August Cellars Wind Turbine Installation: Wind Powering America Lessons Learned
Jan. 30, 2012
In January 2011, developers installed a 50-kilowatt Entegrity wind turbine on the grounds of August Cellars, an Oregon winery. The 50-kilowatt turbine is expected to generate approximately 65% of the winery's electrical needs. Wind Powering America interviewed Tom Schaad, August Cellars facility manager, in August 2011 to learn more about this project.
Did you investigate any other renewable energy sources to offset your energy costs? Why did you choose wind over other energy sources?
As a business, we are always looking for ways to control costs. Alternate energy sources that we can own will offset the continual increase in electrical rates. We chose wind because the company that approached us offered a lease-to-own option, which reduced our out-of-pocket costs.
How did you choose the turbine type and size?
We selected the Entegrity EW50 turbine to match the wind resource at our site, according to Portland General Electric and Energy Trust of Oregon.
Can you describe any permitting process and zoning restrictions that you encountered?
We are located outside Newberg, so we actually dealt with the county. We didn't have any problems with locating the turbine on the property. We actually had more restrictions due to our farming practices than any other activity.
Describe the agreement between August Cellars and the project developers. What lessons did you learn?
We chose the 20-year lease-to-own option. We were supposed to pay $3,500 per year with the intent that we purchase the turbine after year 7. The project developers were responsible for all installation costs and were supposed to maintain the turbine for the first 7 years. In terms of lessons learned, the developers were inexperienced at being general contractors, and their poor choices delayed the project for more than 1 year.
During the construction period, what obstacles did you encounter? What lessons would you pass on to others?
The developers did not understand the weather conditions of western Oregon. Their contractor destroyed the farm road and failed to improve it as originally discussed. They have not yet cleaned up the job site. The developers also failed to call for inspections of foundation piers, failed to correctly ground the tower, and failed to pass any inspection on the first attempt. It felt like our turbine was their first installation. Even though the turbine is operational, the communication from the tower to the developer is not functional, nor is the turbine secured per the contract.
Describe any other lessons learned during this process.

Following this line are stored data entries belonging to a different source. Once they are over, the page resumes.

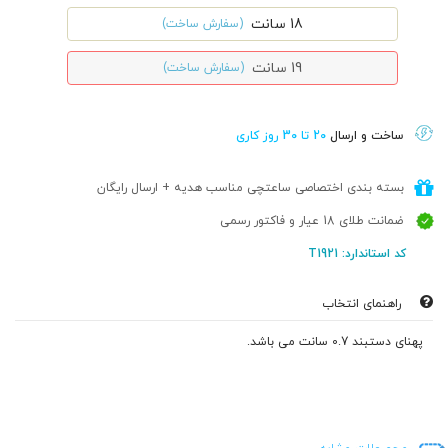
18 سانت
(سفارش ساخت)
19 سانت
(سفارش ساخت)
ساخت و ارسال
20 تا 30 روز کاری
بسته بندی اختصاصی ساعتچی مناسب هدیه + ارسال رایگان
ضمانت طلای 18 عیار و فاکتور رسمی
کد استاندارد: T1921
راهنمای انتخاب
پهنای دستبند 0.7 سانت می باشد.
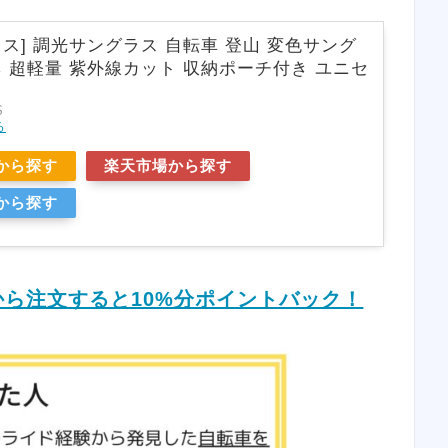
ロス] 調光サングラス 自転車 登山 変色サング
ネ 超軽量 紫外線カット 収納ポーチ付き ユニセ
S
る
から探す
楽天市場から探す
から探す
から注文すると10%分ポイントバック！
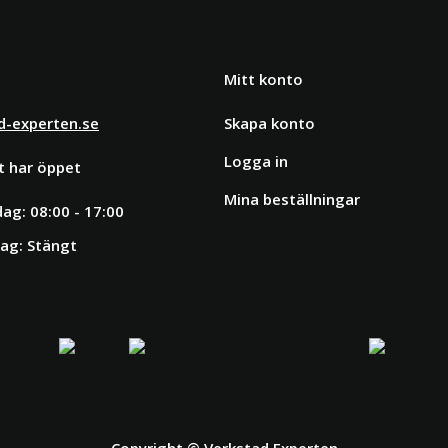
Mitt konto
d-experten.se
Skapa konto
Logga in
t har öppet
Mina beställningar
ag: 08:00 - 17:00
ag: Stängt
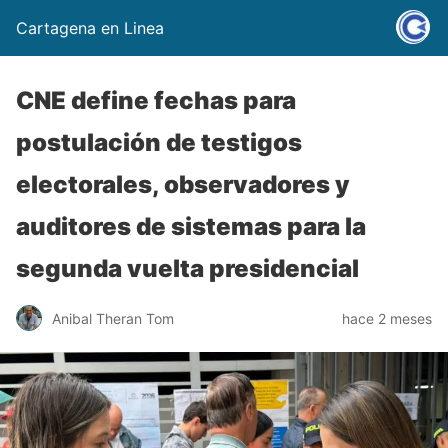
Cartagena en Linea
CNE define fechas para
postulación de testigos
electorales, observadores y
auditores de sistemas para la
segunda vuelta presidencial
Anibal Theran Tom
hace 2 meses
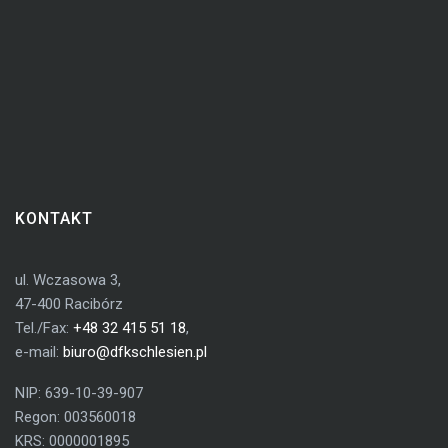
KONTAKT
ul. Wczasowa 3,
47-400 Racibórz
Tel./Fax:
+48 32 415 51 18
,
e-mail:
biuro@dfkschlesien.pl
NIP: 639-10-39-907
Regon: 003560018
KRS: 0000001895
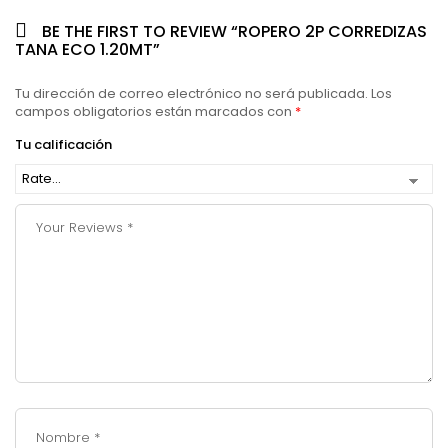
BE THE FIRST TO REVIEW “ROPERO 2P CORREDIZAS
TANA ECO 1.20MT”
Tu dirección de correo electrónico no será publicada.
Los
campos obligatorios están marcados con
*
Tu calificación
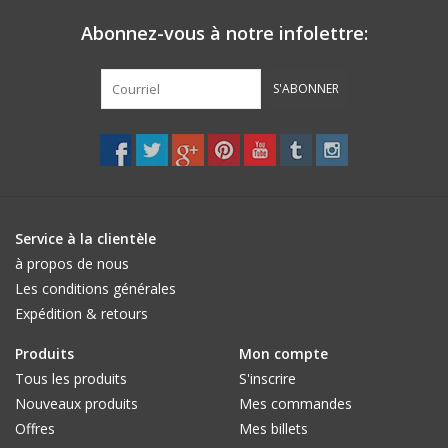
Abonnez-vous à notre infolettre:
S'ABONNER
Service à la clientèle
à propos de nous
Les conditions générales
Expédition & retours
Produits
Mon compte
Tous les produits
S'inscrire
Nouveaux produits
Mes commandes
Offres
Mes billets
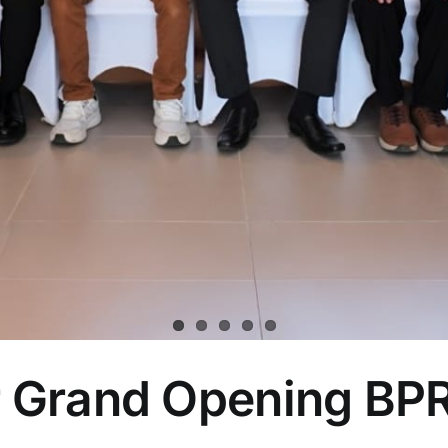
r Grand Opening BP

While any alternative energy company has to struggle like the rest of us in this economy, I think it would have been to our advantage if we had actually looked at the developer's books to see if the company had the capital to complete the project. We hung with the project, and I still hope it works out, but (people who wish to install a turbine should keep in mind that) a start-up small company might not be able to survive in this economy.
Prior to publishing this story, Wind Powering America repeatedly attempted to contact the project developers, but they did not respond to our requests. We contacted Tom Schaad for a project update, and he reported that the turbine is currently not operating at an optimal level due to mechanical issues. According to Schaad, the developers have not restored the site to preconstruction conditions and have not met the obligations of their contract. August Cellars is currently working with another operations and maintenance company, this one based in Colorado.
Although August Cellars experienced complications with this wind project, others can learn lessons from the project:
- The project will have a positive impact on the winery's energy usage.
- The permitting process was simple.
- The rent-to-own concept will allow August Cellars to potentially own a wind turbine with little upfront capital.
- Finding high-quality, experienced, and solvent developers is critical to any wind project.